Task to complete ->
Return all of the entries word for word, but omit the pictures they contain.

--- Material for the task ---

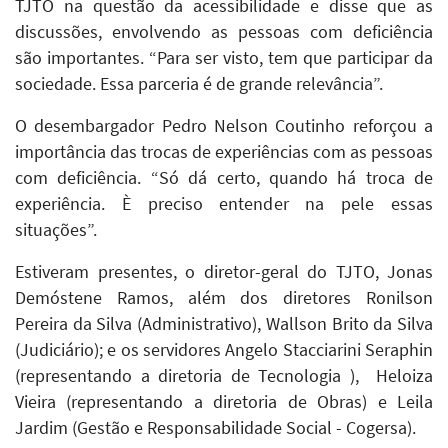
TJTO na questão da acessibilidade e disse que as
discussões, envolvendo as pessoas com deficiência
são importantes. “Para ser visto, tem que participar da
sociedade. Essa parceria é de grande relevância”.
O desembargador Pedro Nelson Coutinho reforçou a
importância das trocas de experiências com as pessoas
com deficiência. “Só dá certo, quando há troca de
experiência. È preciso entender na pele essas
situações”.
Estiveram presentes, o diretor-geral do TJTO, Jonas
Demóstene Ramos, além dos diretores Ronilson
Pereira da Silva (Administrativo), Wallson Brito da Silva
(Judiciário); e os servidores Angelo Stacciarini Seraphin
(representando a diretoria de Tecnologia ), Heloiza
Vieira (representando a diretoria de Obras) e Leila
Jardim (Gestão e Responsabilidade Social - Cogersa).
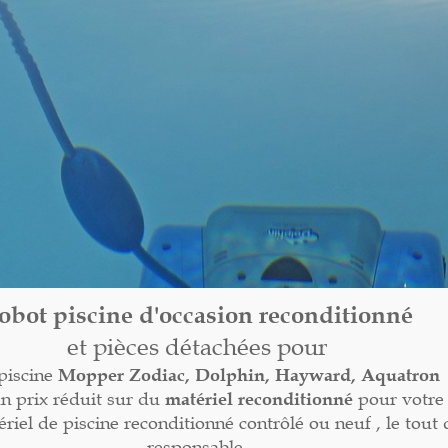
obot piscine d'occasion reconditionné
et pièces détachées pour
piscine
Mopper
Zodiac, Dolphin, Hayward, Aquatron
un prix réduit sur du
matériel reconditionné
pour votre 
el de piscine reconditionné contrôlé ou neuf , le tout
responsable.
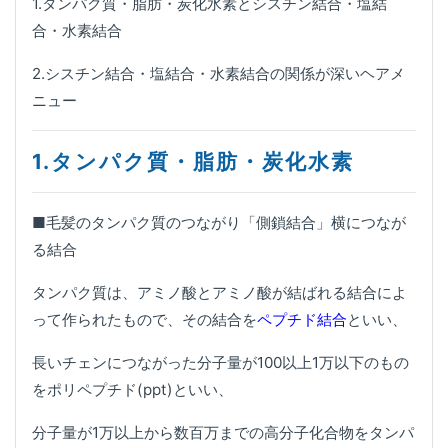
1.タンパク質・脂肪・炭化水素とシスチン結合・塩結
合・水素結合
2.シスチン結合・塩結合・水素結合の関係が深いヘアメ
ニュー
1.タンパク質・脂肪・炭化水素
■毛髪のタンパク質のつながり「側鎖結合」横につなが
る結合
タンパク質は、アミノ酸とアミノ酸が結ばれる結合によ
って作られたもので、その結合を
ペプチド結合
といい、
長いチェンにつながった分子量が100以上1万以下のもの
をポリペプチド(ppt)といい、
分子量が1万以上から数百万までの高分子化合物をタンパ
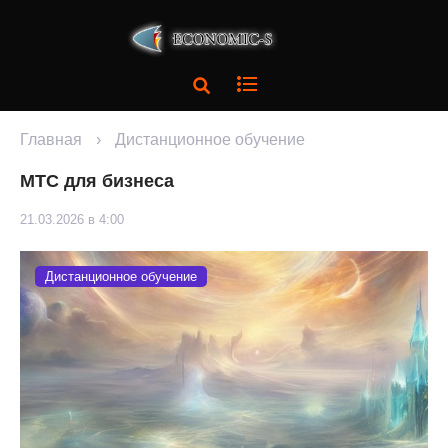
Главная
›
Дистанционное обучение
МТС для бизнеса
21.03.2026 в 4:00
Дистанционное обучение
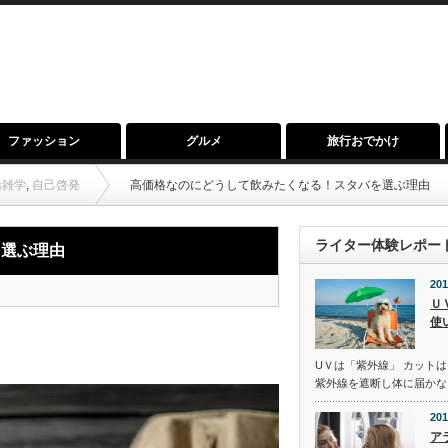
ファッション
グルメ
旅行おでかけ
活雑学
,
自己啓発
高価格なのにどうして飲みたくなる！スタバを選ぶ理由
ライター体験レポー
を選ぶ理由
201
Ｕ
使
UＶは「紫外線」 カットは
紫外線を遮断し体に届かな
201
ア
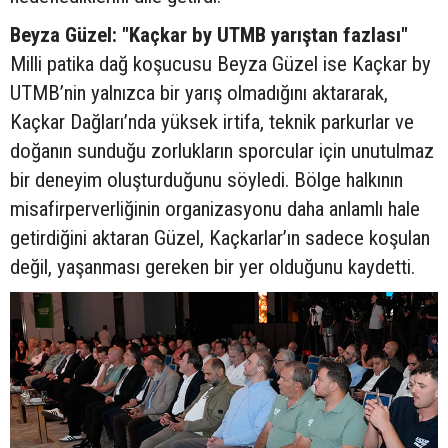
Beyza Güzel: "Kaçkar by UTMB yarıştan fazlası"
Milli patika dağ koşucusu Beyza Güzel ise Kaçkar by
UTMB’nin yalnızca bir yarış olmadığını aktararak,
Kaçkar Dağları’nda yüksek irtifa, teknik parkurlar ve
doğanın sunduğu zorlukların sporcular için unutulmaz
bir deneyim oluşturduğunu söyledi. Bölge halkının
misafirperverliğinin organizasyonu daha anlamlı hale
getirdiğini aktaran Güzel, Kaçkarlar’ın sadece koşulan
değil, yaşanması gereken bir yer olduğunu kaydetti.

---

Solution for this exercise ->
TJTO na questão da acessibilidade e disse que as
discussões, envolvendo as pessoas com deficiência
são importantes. “Para ser visto, tem que participar da
sociedade. Essa parceria é de grande relevância”.
O desembargador Pedro Nelson Coutinho reforçou a
importância das trocas de experiências com as pessoas
com deficiência. “Só dá certo, quando há troca de
experiência. È preciso entender na pele essas
situações”.
Estiveram presentes, o diretor-geral do TJTO, Jonas
Demóstene Ramos, além dos diretores Ronilson
Pereira da Silva (Administrativo), Wallson Brito da Silva
(Judiciário); e os servidores Angelo Stacciarini Seraphin
(representando a diretoria de Tecnologia ), Heloiza
Vieira (representando a diretoria de Obras) e Leila
Jardim (Gestão e Responsabilidade Social - Cogersa).
obot piscine d'occasion reconditionné
et pièces détachées pour
piscine
Mopper
Zodiac, Dolphin, Hayward, Aquatron
un prix réduit sur du
matériel reconditionné
pour votre 
el de piscine reconditionné contrôlé ou neuf , le tout
responsable.
1.タンパク質・脂肪・炭化水素とシスチン結合・塩結
合・水素結合
2.シスチン結合・塩結合・水素結合の関係が深いヘアメ
ニュー
1.タンパク質・脂肪・炭化水素
■毛髪のタンパク質のつながり「側鎖結合」横につなが
る結合
タンパク質は、アミノ酸とアミノ酸が結ばれる結合によ
って作られたもので、その結合を
ペプチド結合
といい、
長いチェンにつながった分子量が100以上1万以下のもの
をポリペプチド(ppt)といい、
分子量が1万以上から数百万までの高分子化合物をタンパ
Главная
›
Дистанционное обучение
МТС для бизнеса
21.03.2026 в 4:00
Дистанционное обучение
ファッション
グルメ
旅行おでかけ
活雑学
,
自己啓発
高価格なのにどうして飲みたくなる！スタバを選ぶ理由
ライター体験レポー
を選ぶ理由
201
Ｕ
使
UＶは「紫外線」 カットは
紫外線を遮断し体に届かな
201
ア
Beyza Güzel: "Kaçkar by UTMB yarıştan fazlası"
Milli patika dağ koşucusu Beyza Güzel ise Kaçkar by
UTMB’nin yalnızca bir yarış olmadığını aktararak,
Kaçkar Dağları’nda yüksek irtifa, teknik parkurlar ve
doğanın sunduğu zorlukların sporcular için unutulmaz
bir deneyim oluşturduğunu söyledi. Bölge halkının
misafirperverliğinin organizasyonu daha anlamlı hale
getirdiğini aktaran Güzel, Kaçkarlar’ın sadece koşulan
değil, yaşanması gereken bir yer olduğunu kaydetti.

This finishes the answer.